Kemarin di mobil anak perempuanku menanyakan banyak hal tentang formulir yang sedang dia isi, formulir pendaftaran keanggotaan OSIS.
Salah satu pertanyaannya adalah "Apakah kelebihan kamu?" , dengan mudah (dan PD) dia menjawabnya.
Pertanyaan berikutnya "Apakah kekurangan kamu?", dia bingung jawabnya, beda dengan bapaknya dulu yang dididik dengan suasana negatif typical orang tua keturunan Tionghoa yang sangat kurang afeksi dalam mendidik anaknya. Selama aku hidup lebih dari 25 tahun dengan orang tuaku tidak pernah sekalipun orang tuaku, menepuk punggungku dan mengatakan "good job" atau "bagus" (Dalam arti yang baik)...kalau "Bagusss....baru dimandiin udah main kotor-kotor lagi" itu sering tuh.
Anak sekarang showered with praise, anak sekarang sedikit-sedikit "good job!", "Kamu pinter banget sih", "wah keren yah" dan lain-lain.
Mereka sekarang terlalu PD dan kurang bisa melakukan refleksi yang riil ke dalam dirinya sendiri.
Wong gak juara ajah dapet piala, gak menang ajah dapat medali, gak berprestasi dapat piagam.

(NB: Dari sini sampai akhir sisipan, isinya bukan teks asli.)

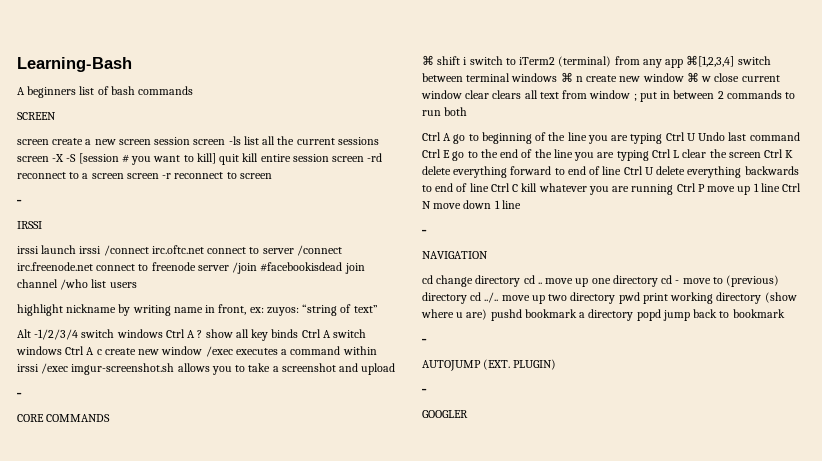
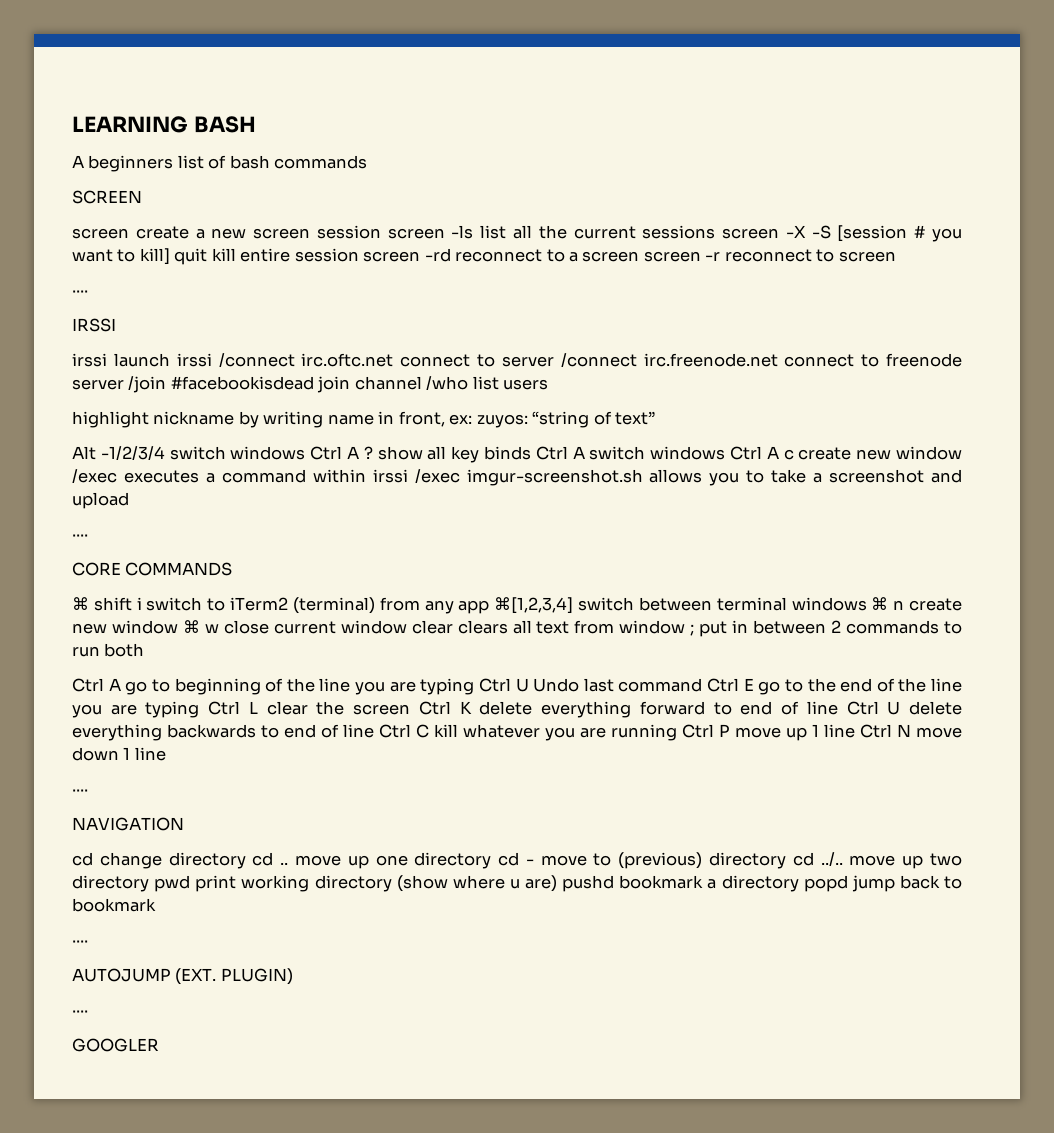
[17,57,132,72] Learning-Bash -> [72,116,256,133] LEARNING BASH

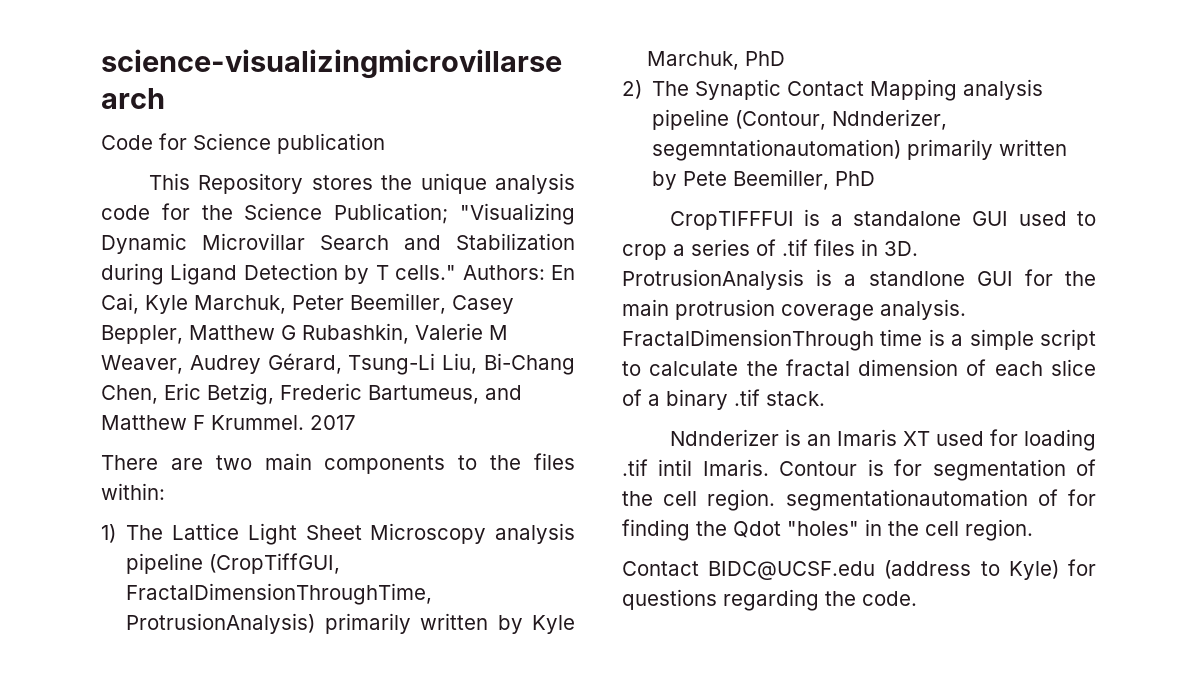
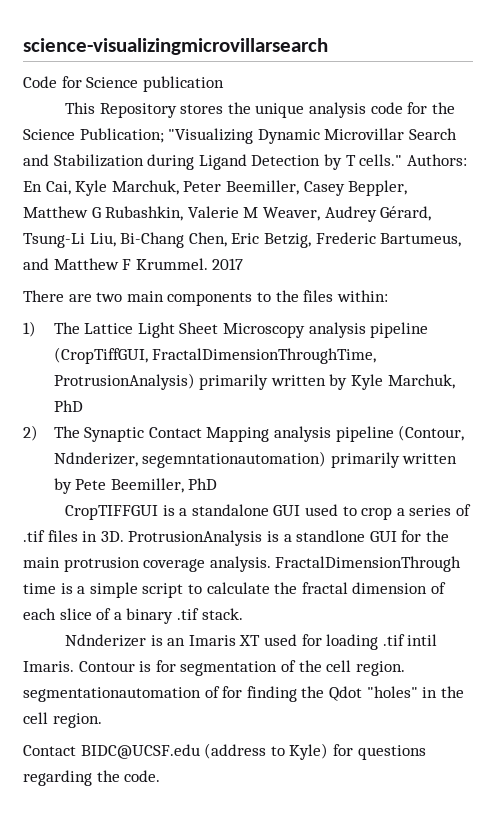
[669,211,794,230] CropTIFFFUI -> [65,505,159,520] CropTIFFGUI

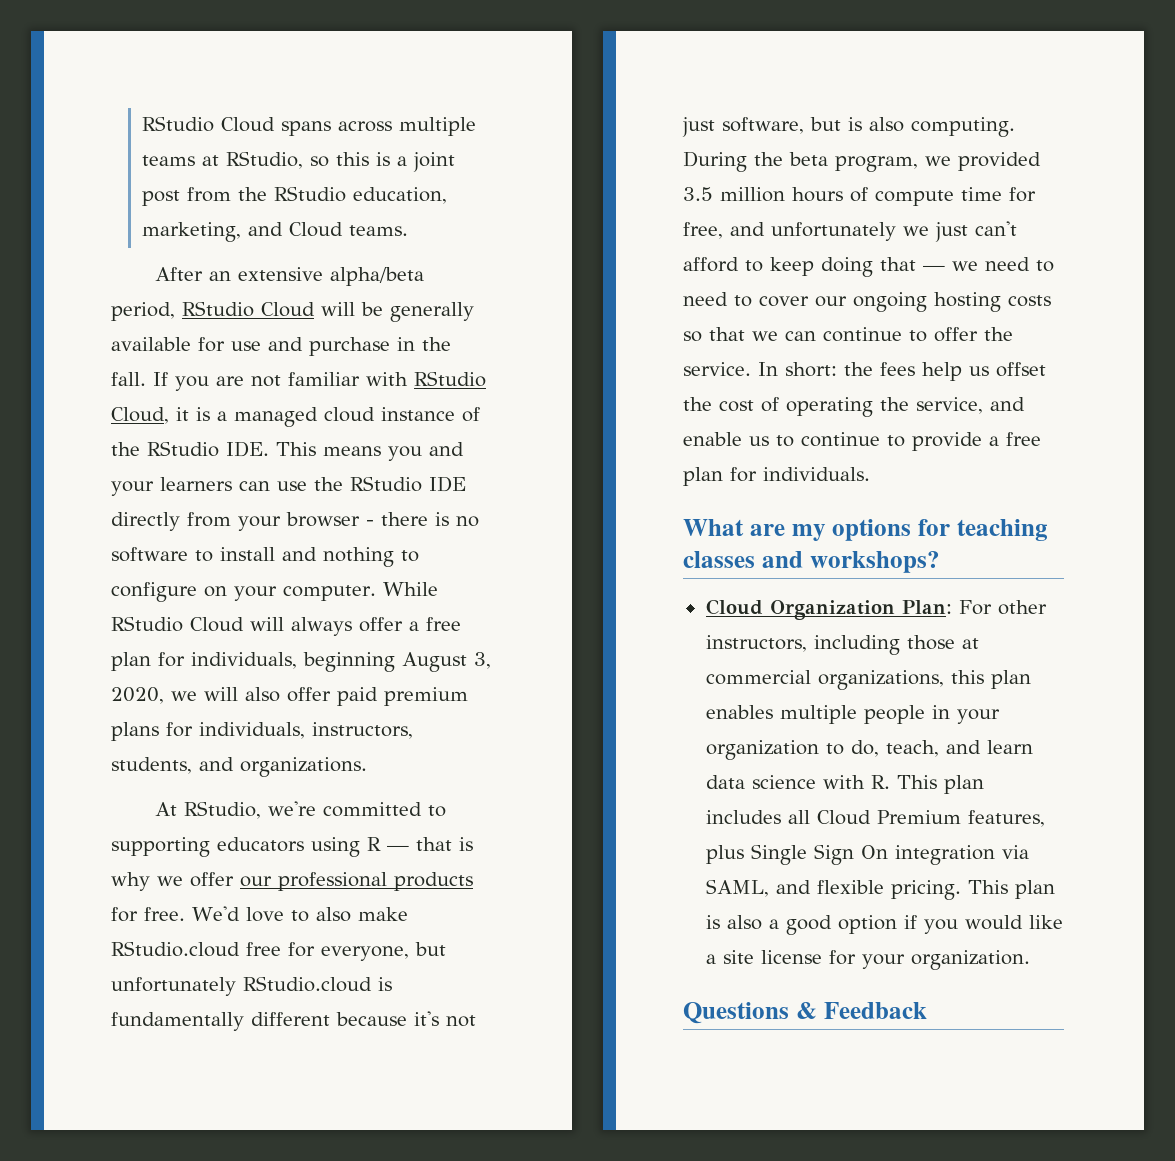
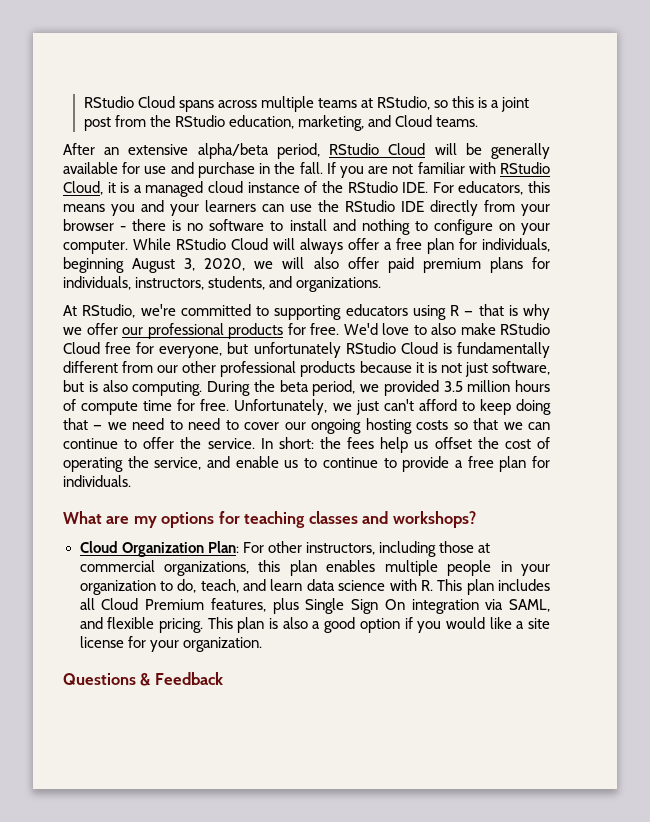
[276,442,316,456] This -> [432,181,551,195] For educators, this
[111,941,240,957] RStudio.cloud -> [500,323,550,335] [63,342,100,354] RStudio Cloud
[243,976,372,992] RStudio.cloud -> [345,342,438,354] RStudio Cloud
[336,1011,439,1026] because it's -> [122,361,437,377] from our other professional products because it is
[835,156,918,172] program, -> [312,380,356,396] period,
[683,222,896,241] free, and unfortunately -> [200,399,328,415] free. Unfortunately,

Pertanyaan selanjutnya "Kenapa kamu mau jadi pengurus OSIS?"
Dengan sigap mamanya memberikan isi-isi (bukan kisi-kisi) untuk menjawab pertanyaan itu, pada saat itu juga aku menegur istriku "Gausah dikasih tau dia mau ngisi apa, biarkan dia berpikir sendiri". "Nanti kalau kita udah mati masak dia datang ke kuburan ketok-ketok batu nisan minta dibantuin isi formulir ?"
"What do you think about your kekurangan ce ?" itu kataku, "Lihat cara kamu memperlakukan adikmu dan temanmu"
"Oh, i do not tolerate idiot"
"Ya itu kekurangan kamu, kamu sulit bertoleransi, kamu sulit menerima pendapat orang lain yang tidak sejalan dengan kamu....apa lagi ?"
Saya pun membiarkan dia berfikir dan termangu. Padahal dengan mudah kita bisa menjabarkan kesalahan atau kelemahan orang lain, tapi itu tidak saya lakukan kepadanya, karena saya ingin anak saya memiliki kemampuan untuk menganalisa dan memahami dirinya sendiri.
Kemampuan untuk melihat kedalam diri dan bertanya pertanyaan yang penting, merupakan bekal hidup manusia dewasa. Dunia ini sudah terlalu banyak sama orang yang merasa berhak atas semuanya, padahal dunia tidak pernah berhutang apa-apa kepada mereka.
Kawinan, nutup jalan umum, ibadah nutup jalan umum (padahal ajarannya menyuruh menjadi berguna bagi orang banyak- bukan nyusahin orang banyak) , minta tolong tapi marah-marah, berhutang tapi galak....entitlement is a disease.Kalau ada orang yang kamu sayangi mau mati dan butuh secepatnya di tolong, baru kamu ngerti bahwa nutup jalan umum itu merupakan tindakan yang egois.
Hal-hal seperti ini harus diajarkan kepada anak kita, bukan semata-mata memecahkan soal matematika...yang sekarang pun mereka gak gitu bisa ...even perkalian.